## PROBLEM DETAILS
The result should be every line in the data below that carries the string "street".

BEGIN PROVIDED DATA

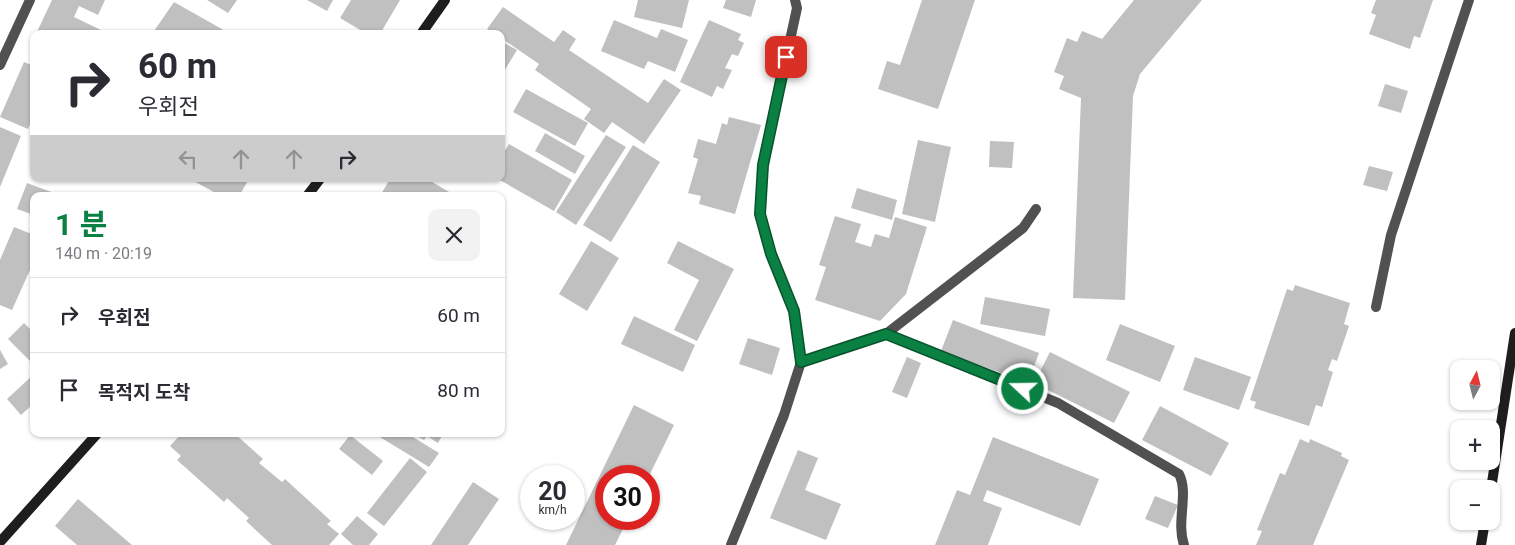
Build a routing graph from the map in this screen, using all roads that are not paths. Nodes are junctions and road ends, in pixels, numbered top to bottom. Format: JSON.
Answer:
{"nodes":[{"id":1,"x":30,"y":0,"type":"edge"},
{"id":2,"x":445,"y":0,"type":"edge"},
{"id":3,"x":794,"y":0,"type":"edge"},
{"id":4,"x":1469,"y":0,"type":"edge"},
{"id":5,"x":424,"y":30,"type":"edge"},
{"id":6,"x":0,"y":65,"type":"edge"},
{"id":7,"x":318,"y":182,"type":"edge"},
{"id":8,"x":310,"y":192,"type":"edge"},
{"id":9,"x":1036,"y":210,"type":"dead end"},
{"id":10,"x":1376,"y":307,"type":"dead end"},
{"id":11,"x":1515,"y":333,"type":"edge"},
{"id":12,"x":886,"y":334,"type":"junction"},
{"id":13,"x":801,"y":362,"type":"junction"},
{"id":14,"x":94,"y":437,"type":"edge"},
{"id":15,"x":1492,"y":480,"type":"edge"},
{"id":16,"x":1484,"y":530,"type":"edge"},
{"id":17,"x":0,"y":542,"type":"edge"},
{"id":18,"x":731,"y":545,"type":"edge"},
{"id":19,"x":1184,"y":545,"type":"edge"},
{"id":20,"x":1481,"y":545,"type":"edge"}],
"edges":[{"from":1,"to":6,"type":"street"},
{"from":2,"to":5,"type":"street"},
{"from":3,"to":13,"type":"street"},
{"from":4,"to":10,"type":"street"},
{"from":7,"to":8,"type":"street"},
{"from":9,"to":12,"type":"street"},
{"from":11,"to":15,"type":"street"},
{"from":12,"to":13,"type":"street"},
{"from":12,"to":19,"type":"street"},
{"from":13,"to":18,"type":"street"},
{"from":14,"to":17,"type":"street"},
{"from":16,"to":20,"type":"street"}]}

END PROVIDED DATA

## ANSWER SPACE
"edges":[{"from":1,"to":6,"type":"street"},
{"from":2,"to":5,"type":"street"},
{"from":3,"to":13,"type":"street"},
{"from":4,"to":10,"type":"street"},
{"from":7,"to":8,"type":"street"},
{"from":9,"to":12,"type":"street"},
{"from":11,"to":15,"type":"street"},
{"from":12,"to":13,"type":"street"},
{"from":12,"to":19,"type":"street"},
{"from":13,"to":18,"type":"street"},
{"from":14,"to":17,"type":"street"},
{"from":16,"to":20,"type":"street"}]}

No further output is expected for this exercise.